**Input for this task**
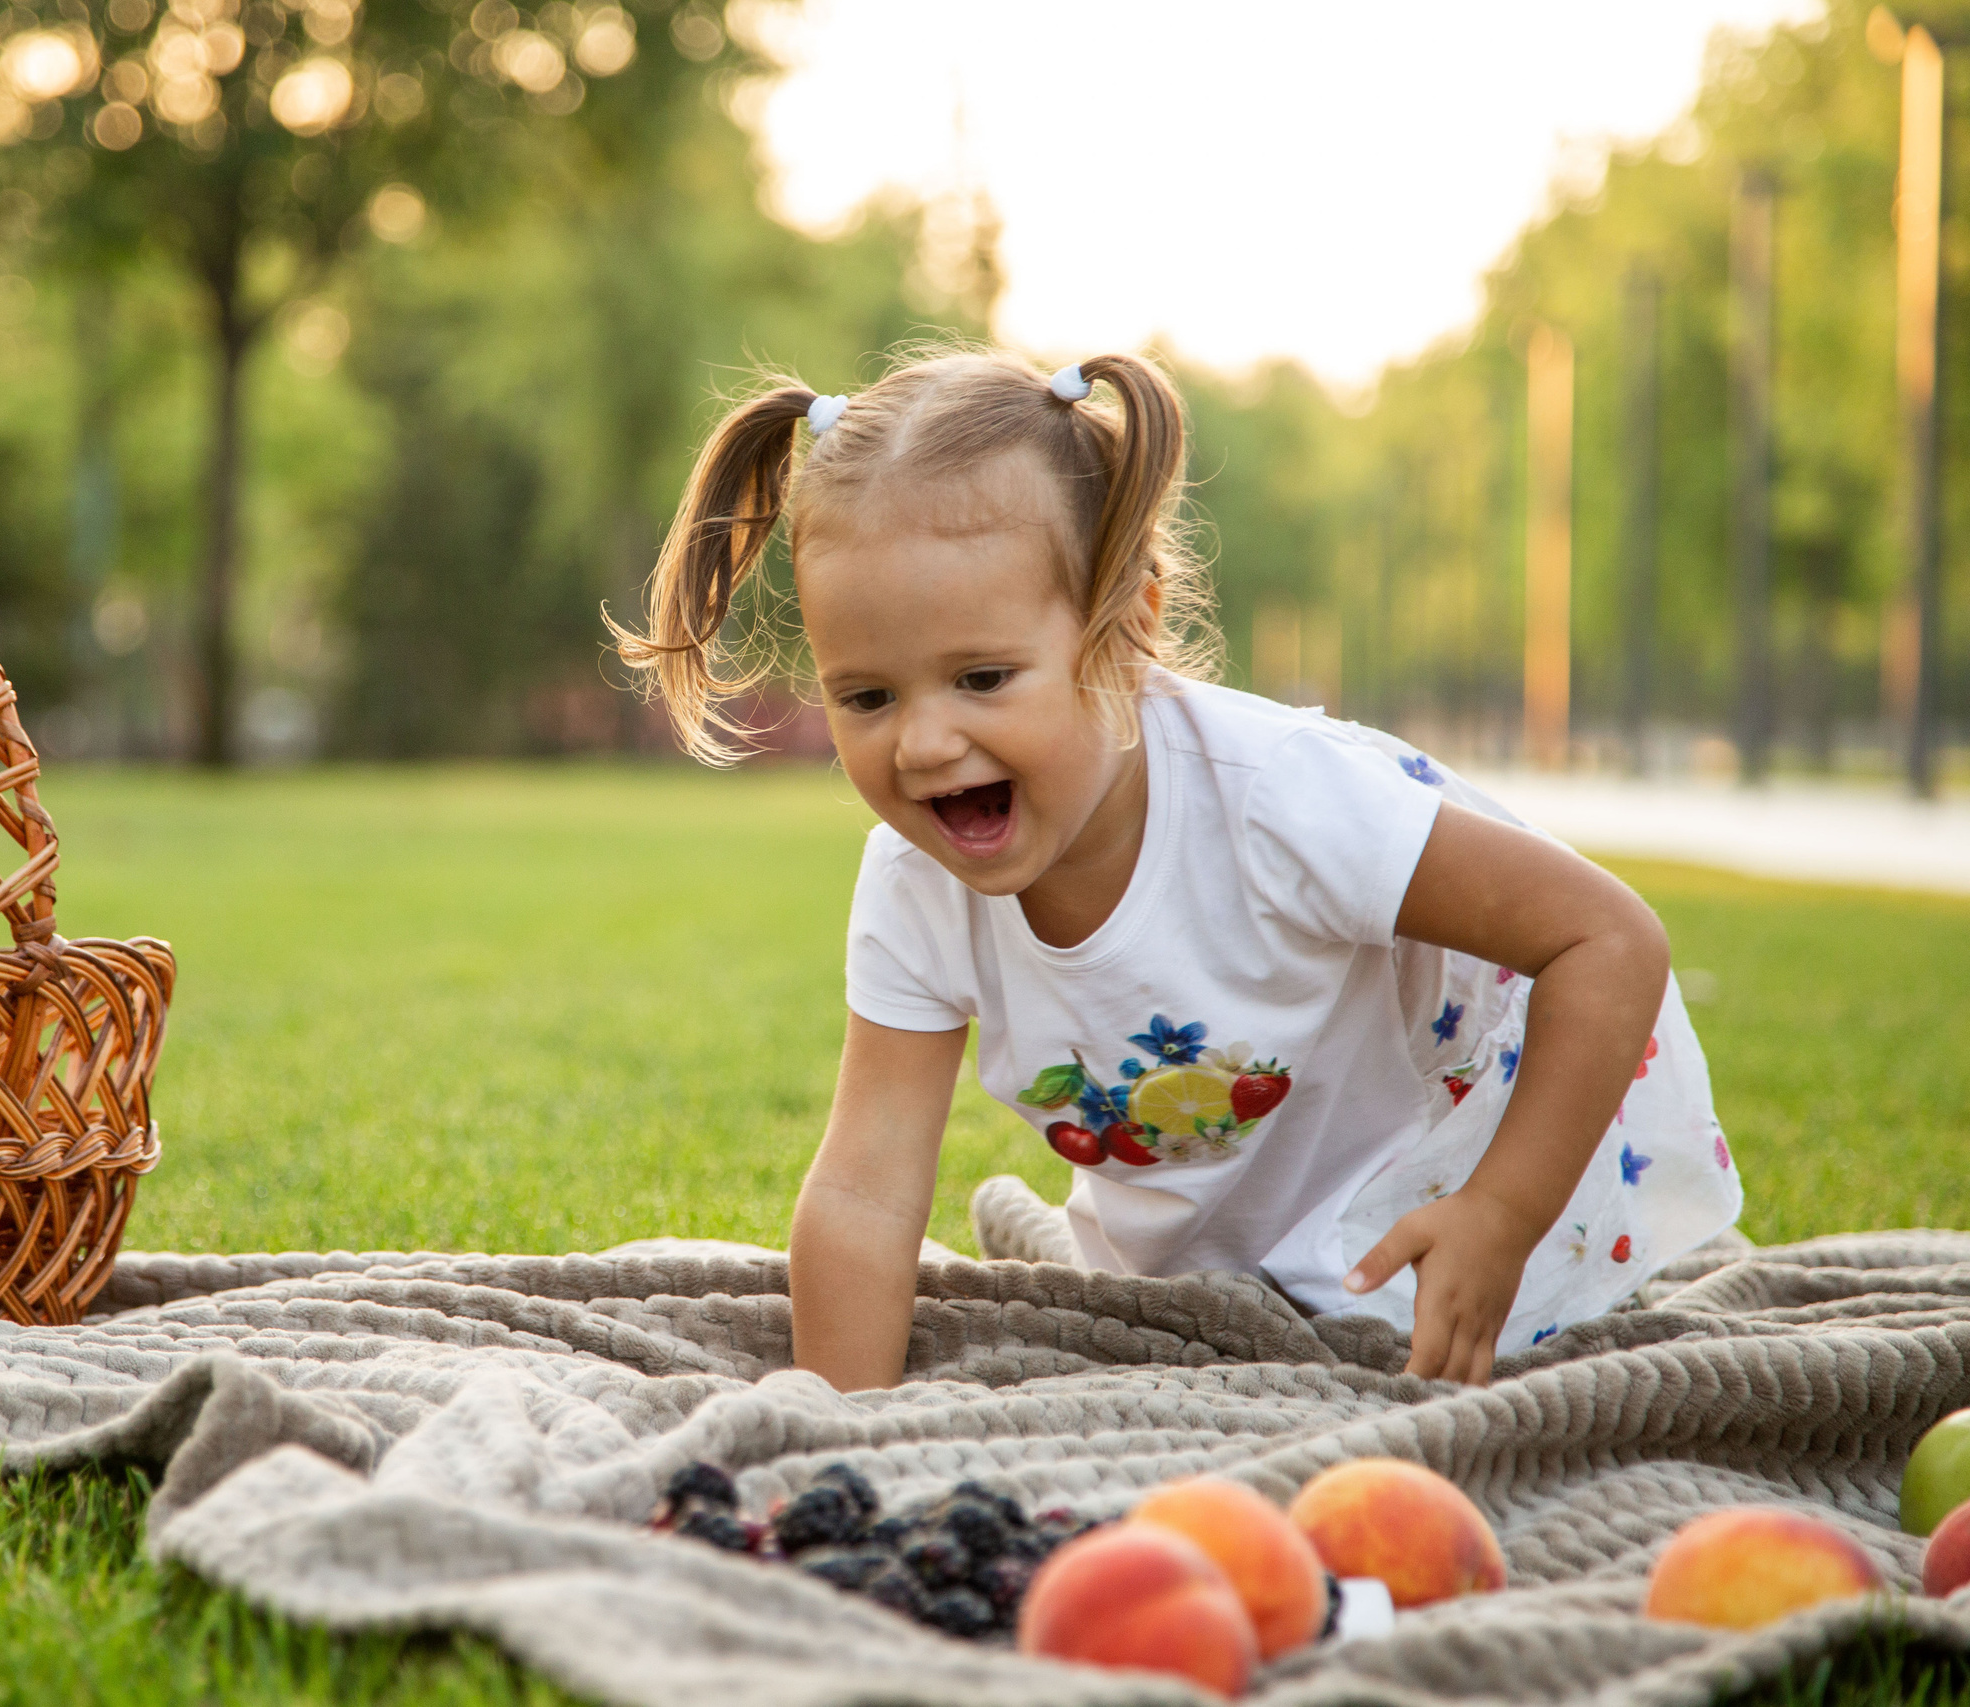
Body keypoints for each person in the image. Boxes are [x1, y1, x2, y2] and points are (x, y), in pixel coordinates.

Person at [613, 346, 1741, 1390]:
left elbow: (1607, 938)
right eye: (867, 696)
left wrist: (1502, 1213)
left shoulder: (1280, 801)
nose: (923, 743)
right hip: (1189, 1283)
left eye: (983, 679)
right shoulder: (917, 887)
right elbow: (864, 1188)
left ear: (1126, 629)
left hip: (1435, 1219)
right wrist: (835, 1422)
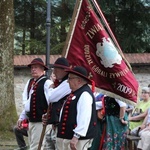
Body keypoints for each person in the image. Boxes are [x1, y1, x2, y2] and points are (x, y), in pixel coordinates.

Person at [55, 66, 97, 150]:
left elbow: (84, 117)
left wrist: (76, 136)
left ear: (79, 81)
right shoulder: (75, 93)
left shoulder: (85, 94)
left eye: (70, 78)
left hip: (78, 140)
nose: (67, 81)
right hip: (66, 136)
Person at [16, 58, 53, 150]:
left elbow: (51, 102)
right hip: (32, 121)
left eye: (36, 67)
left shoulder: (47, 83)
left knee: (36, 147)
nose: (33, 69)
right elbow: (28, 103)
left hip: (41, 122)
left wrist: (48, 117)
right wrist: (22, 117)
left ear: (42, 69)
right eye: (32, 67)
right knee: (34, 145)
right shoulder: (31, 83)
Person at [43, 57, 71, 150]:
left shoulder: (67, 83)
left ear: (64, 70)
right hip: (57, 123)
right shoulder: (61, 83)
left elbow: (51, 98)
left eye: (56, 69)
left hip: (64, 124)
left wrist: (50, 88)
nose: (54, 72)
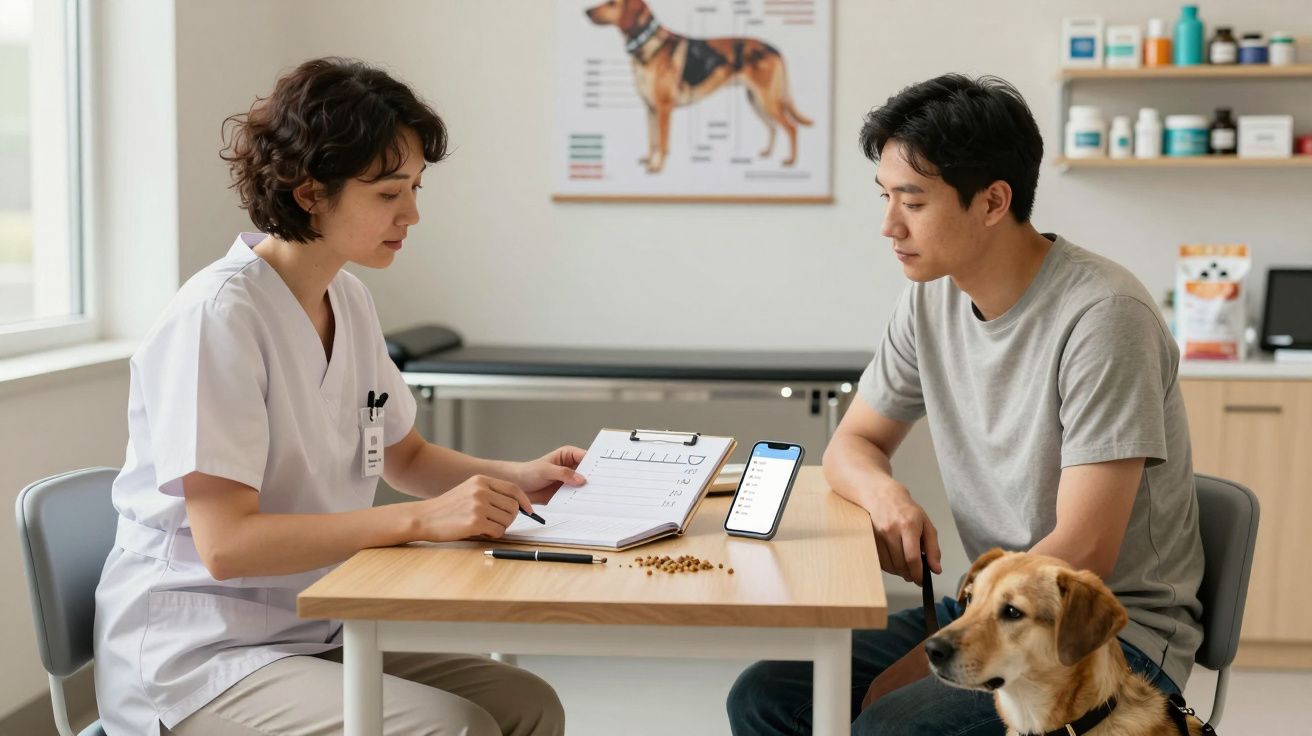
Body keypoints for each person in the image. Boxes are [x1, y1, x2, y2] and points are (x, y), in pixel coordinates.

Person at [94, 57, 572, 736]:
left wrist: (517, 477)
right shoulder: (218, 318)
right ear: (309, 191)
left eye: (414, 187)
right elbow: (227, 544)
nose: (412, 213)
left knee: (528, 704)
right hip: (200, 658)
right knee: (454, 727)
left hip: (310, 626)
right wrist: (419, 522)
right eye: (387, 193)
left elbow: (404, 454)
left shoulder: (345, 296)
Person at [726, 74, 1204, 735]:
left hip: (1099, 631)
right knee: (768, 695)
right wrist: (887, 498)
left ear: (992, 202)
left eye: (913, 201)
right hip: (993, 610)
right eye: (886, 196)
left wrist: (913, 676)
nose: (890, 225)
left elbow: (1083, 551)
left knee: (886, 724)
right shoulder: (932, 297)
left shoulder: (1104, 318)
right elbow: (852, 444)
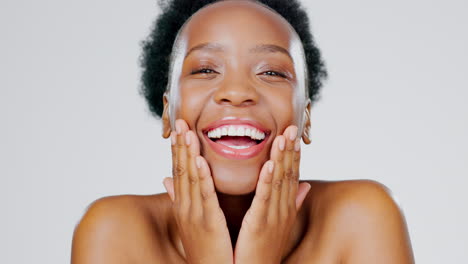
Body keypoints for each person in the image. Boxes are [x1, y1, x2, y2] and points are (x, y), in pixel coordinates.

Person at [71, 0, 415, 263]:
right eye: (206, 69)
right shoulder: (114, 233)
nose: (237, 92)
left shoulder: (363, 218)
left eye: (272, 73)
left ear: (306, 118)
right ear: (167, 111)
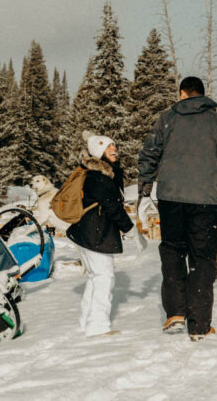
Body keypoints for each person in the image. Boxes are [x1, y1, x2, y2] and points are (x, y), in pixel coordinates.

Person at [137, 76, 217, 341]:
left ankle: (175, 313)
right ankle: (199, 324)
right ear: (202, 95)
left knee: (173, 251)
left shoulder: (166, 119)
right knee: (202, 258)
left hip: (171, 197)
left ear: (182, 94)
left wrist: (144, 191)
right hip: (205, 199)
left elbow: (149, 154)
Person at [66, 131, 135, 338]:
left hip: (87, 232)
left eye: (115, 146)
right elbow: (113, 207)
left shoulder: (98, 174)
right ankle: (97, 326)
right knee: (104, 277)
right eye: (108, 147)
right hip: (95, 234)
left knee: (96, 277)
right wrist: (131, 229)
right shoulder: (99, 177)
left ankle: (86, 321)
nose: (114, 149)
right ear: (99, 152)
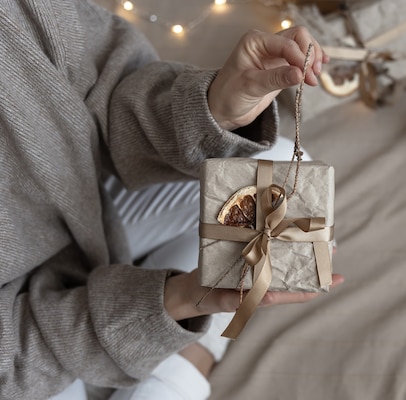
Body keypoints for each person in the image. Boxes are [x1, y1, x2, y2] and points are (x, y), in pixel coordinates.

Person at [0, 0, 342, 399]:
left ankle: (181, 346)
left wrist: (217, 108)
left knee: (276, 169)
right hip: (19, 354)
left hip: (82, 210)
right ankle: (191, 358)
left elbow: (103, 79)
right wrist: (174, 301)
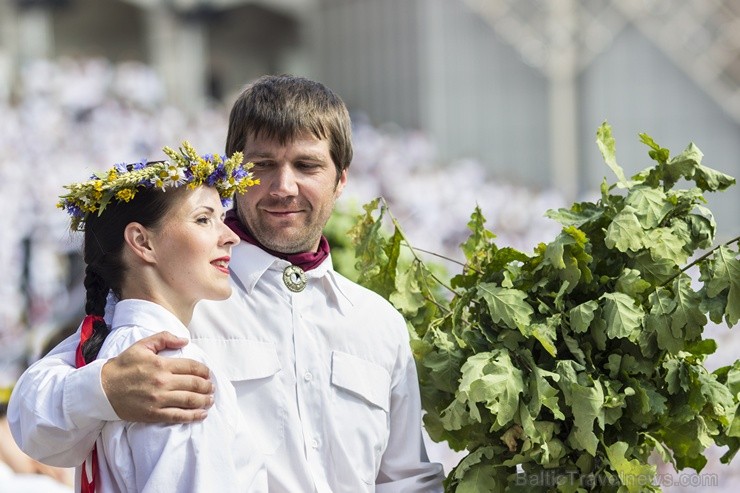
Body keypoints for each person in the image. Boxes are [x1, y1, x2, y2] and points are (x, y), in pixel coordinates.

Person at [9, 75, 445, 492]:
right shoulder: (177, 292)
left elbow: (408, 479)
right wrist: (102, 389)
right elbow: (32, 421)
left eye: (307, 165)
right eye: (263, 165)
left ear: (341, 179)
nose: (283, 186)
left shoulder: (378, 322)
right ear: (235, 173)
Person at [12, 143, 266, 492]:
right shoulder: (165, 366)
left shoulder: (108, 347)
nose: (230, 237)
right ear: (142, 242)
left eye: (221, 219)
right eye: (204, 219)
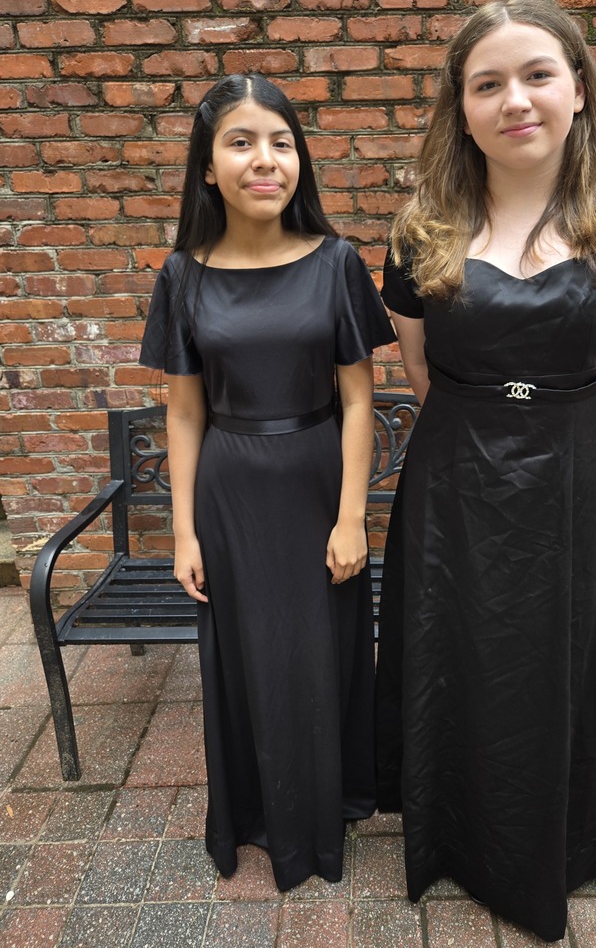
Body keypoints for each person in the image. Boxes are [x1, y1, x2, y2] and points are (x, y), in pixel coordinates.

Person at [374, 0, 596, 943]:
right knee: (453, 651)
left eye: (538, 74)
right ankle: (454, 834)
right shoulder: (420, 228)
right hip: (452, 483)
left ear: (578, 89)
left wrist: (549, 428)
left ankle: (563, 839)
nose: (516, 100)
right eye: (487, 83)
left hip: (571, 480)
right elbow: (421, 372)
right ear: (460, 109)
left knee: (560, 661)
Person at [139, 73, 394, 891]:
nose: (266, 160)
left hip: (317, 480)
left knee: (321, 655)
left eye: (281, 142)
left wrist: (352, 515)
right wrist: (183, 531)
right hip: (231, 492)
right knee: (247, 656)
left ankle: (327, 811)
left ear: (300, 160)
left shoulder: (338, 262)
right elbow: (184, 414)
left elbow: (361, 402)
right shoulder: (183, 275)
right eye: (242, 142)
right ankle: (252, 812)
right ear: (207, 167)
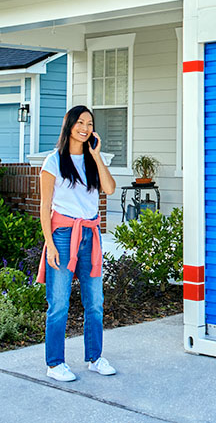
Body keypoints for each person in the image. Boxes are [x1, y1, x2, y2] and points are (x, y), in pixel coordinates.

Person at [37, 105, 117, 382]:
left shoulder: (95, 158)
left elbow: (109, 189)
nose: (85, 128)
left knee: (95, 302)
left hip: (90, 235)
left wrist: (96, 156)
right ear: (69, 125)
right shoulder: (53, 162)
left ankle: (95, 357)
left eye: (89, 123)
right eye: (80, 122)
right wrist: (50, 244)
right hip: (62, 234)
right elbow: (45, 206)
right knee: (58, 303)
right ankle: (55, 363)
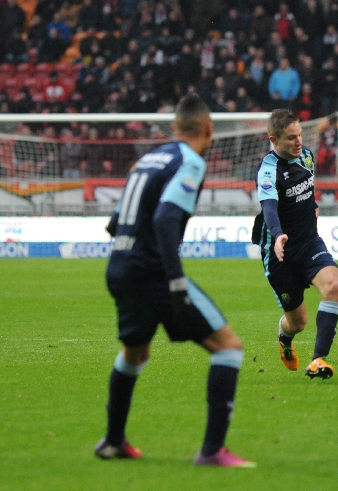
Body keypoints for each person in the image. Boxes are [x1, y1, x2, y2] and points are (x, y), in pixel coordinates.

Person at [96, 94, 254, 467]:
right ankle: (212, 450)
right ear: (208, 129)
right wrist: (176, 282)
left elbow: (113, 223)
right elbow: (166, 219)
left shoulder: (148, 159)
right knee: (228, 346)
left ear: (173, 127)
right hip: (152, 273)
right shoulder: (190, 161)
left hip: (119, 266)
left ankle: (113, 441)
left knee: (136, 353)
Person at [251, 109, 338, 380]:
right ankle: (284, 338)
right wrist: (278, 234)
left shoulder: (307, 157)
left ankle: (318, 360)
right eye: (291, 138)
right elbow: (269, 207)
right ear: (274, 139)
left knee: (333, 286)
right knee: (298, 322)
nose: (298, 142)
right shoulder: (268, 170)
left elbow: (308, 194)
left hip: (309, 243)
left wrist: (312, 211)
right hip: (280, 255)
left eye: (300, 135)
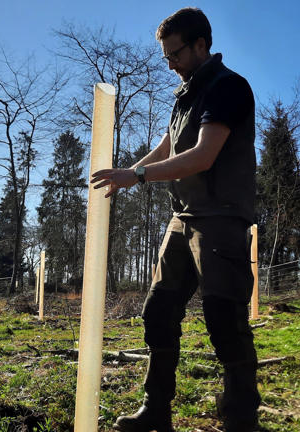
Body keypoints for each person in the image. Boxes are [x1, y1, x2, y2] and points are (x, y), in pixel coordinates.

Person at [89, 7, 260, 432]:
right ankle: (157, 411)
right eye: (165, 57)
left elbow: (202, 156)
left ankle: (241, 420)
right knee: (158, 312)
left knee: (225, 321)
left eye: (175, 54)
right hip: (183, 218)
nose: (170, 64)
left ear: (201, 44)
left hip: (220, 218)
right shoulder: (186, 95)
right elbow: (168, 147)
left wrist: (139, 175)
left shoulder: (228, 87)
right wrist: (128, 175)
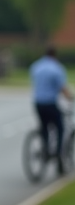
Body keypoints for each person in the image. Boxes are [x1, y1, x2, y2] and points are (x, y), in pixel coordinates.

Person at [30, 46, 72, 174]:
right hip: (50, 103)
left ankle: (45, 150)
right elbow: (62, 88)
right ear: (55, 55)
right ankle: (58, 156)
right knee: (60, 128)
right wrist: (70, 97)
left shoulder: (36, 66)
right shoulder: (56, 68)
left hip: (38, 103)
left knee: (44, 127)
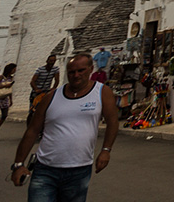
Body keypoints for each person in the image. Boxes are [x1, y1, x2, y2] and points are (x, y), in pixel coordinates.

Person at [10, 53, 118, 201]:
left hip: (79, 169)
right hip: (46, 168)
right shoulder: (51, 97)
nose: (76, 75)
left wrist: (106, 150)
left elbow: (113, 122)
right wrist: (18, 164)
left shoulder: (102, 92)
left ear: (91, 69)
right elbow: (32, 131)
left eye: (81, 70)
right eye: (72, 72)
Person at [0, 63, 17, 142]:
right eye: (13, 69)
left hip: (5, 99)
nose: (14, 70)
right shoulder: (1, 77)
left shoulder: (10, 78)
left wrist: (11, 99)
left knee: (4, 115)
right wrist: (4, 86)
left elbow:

**Exercise details**
Leaving out all pictures, set down exactly the lines of the material above, from the line with "right elbow: (421, 372)" to the line with "right wrist: (50, 244)" inclusive, and no others.

**Solution to the exercise**
right elbow: (421, 372)
right ear: (460, 109)
left knee: (560, 661)
Person at [139, 73, 394, 891]:
nose: (266, 160)
left hip: (317, 480)
left knee: (321, 655)
left eye: (281, 142)
left wrist: (352, 515)
right wrist: (183, 531)
right hip: (231, 492)
right knee: (247, 656)
left ankle: (327, 811)
left ear: (300, 160)
left shoulder: (338, 262)
right elbow: (184, 414)
left elbow: (361, 402)
right shoulder: (183, 275)
right eye: (242, 142)
right ankle: (252, 812)
right ear: (207, 167)
Body keypoints for each person in the image. Boxes are [x1, y1, x2, y2] and points are (x, y), in pixel coordinates.

Person at [37, 105, 117, 382]:
left shoulder: (95, 158)
left elbow: (109, 189)
nose: (85, 128)
left knee: (95, 302)
left hip: (90, 235)
left wrist: (96, 156)
right ear: (69, 125)
right shoulder: (53, 162)
left ankle: (95, 357)
left eye: (89, 123)
right eye: (80, 122)
right wrist: (50, 244)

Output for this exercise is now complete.